(Stored data)
^^^^^^^^^^^^^^^^

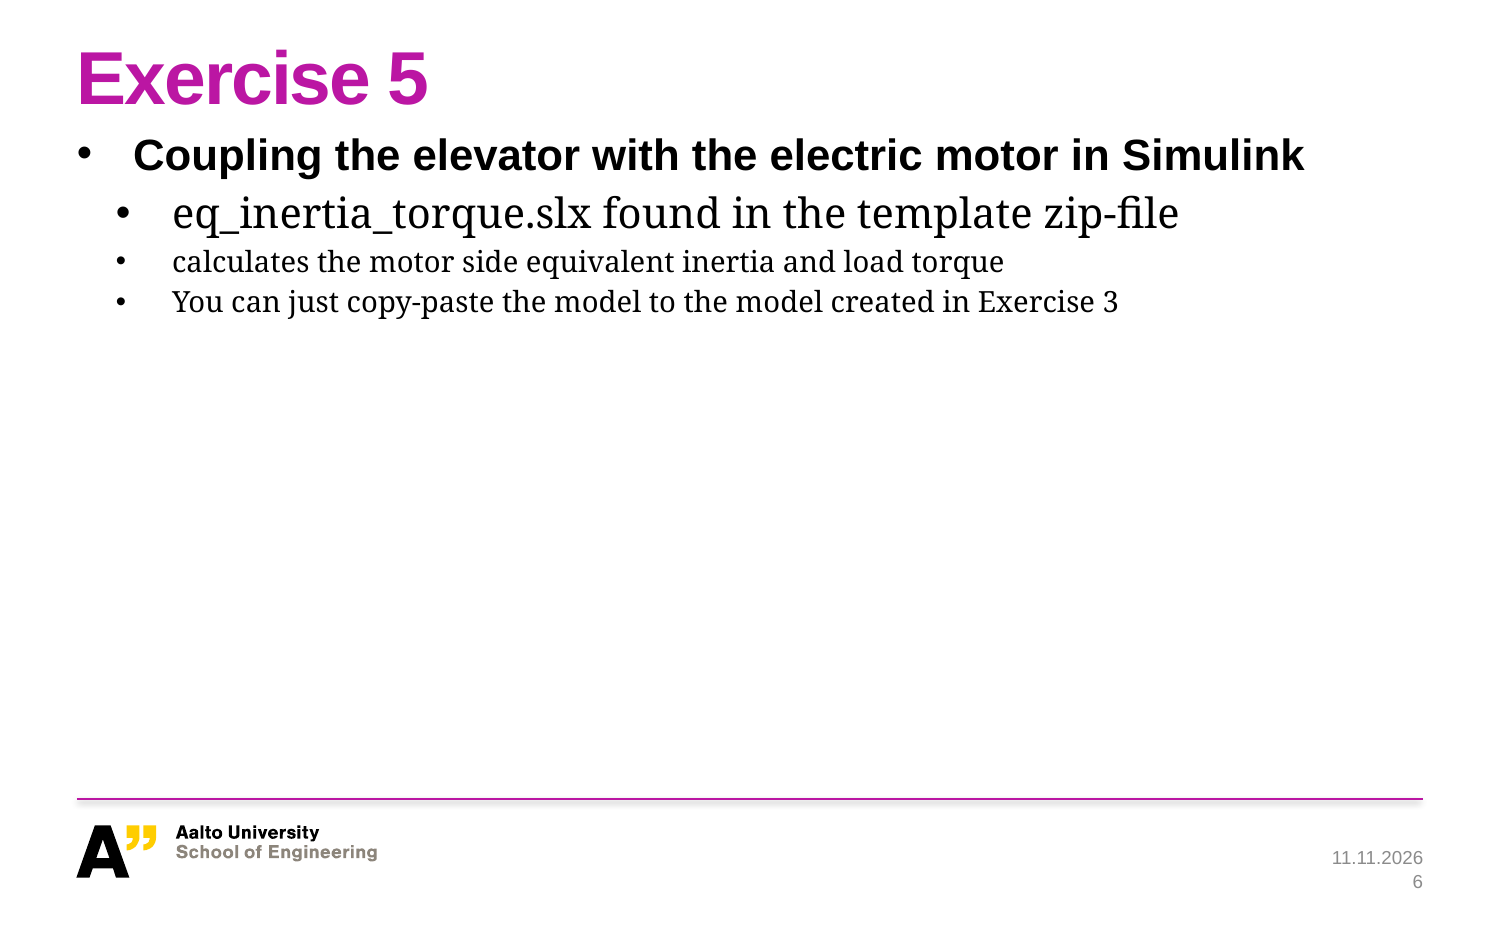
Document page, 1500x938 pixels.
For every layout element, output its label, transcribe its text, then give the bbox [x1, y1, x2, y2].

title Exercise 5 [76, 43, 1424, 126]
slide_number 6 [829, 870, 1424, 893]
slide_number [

^^^^^^^^^^^^^^^^

Required action - Give the data above again, exactly, with every picture removed.

Your solution -
Document page, 1500x938 pixels.
For every layout element, output its label, transcribe its text, then give the bbox [x1, y1, x2, y2].

title Exercise 5 [76, 43, 1424, 126]
slide_number 6 [829, 870, 1424, 893]
slide_number [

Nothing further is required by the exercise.